Cuando estaban a solamente unos pocos metros de nosotros, parecía que entre gruñidos decidían cuál de nosotros sería el primero. Le atacaron a él primero, un animal que mediría metro cuarenta se abalanzó contra su cuerpo y lo derribó, luchaba por mantener las fauces de aquel lobo lejos de su cabeza cuando otro se le lanzó contra las piernas. Las mordía, rasgaba y arañaba mientras zarandeaba cuando dentelleaba.
Otros dos lobos se arrojaron sobre lo que sería su segura comida esa noche, mientras notaba cómo otros dos me devoraban a mí.
A la mañana siguiente desperté aturdida, tenía mordiscos por todo el cuerpo, parecía que se habían limitado a morderme y lo más asombroso, parecía que me curaba.

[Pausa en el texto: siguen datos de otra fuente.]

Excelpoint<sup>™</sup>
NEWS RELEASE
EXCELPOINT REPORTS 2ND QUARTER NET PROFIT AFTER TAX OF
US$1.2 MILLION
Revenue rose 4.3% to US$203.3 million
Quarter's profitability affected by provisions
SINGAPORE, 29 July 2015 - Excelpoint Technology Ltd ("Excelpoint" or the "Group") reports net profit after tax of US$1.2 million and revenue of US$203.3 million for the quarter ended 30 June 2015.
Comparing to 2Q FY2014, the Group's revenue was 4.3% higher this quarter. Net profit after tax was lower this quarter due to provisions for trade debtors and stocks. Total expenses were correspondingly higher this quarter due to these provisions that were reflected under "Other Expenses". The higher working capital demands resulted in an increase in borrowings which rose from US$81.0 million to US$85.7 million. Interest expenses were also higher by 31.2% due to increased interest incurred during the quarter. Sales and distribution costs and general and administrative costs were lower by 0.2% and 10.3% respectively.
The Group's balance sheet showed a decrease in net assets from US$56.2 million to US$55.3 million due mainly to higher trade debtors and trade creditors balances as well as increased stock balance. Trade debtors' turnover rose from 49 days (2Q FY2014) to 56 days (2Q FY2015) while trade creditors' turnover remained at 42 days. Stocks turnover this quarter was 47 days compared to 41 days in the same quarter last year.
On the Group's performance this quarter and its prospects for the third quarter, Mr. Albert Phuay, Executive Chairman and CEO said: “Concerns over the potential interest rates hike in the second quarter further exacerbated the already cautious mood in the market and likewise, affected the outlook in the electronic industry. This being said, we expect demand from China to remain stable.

Anduve perdida entre cañones, un hambre atroz hacía que me volviera loca, habían pasado solamente unas horas y ni siquiera pensaba en lo que me había ocurrido, ni en lo que pensarían que hubiera pasado, solamente tenía hambre, un hambre por el que comía cualquier insecto o flor que viera, casi cacé un conejo a la carrera, parecía más fuerte y no paraba de pensar en comida, así me detuve y empecé a escarbar en la madriguera, después de haber tapado unos cuantos agujeros así terminé cogiendo al conejo y sus crías.
Comencé devorando la crías, era como si estuviera comiendo pastel. Seguí con la madre, había tragado aquellos pasteles como si fueran aceitunas, comía llenando mi boca con la carne y piel de aquel animal cuando de repente, me di cuenta de lo que estaba haciendo.
Era como si me hubieran quitado la humanidad y bruscamente, me la hubieran devuelto.
Lo siguiente después de la arcada fue expulsar todo lo que había comido, casi ni salían de la garganta aquellos pedazos de vida que ahora entre vísceras y babas quedaban expuestos a ser llamados restos, desechos.
Un gigantesco lobo pardo salió de entre la maleza, no tenía miedo de mí y aunque pareciera raro, tampoco lo tuve de él.
Se acercó y comió todo lo que había menospreciado, la culpa humana había interferido en la más natural acción en la naturaleza.
Se hacía de noche cuando aquel ejemplar magnífico se levantó y comenzó a aullar, sonaba diferente, podía notar la diferencia que había y cómo modulaba su tono, la diferencia entre escalas que hacía me resultaba irresistiblemente atrayente.
A la vez comenzaron a sonar diferentes aullidos, que se entremezclaban y sonaban con un tono hipnótico que llamaba a la reunión, unos diez minutos duraron los aullidos esta vez, luego los sonidos de la noche envolvieron nuestra presencia.
Al cabo de un rato, un grupo de unos nueve lobos, abandonaba aquel paraje a la carrera silenciosamente.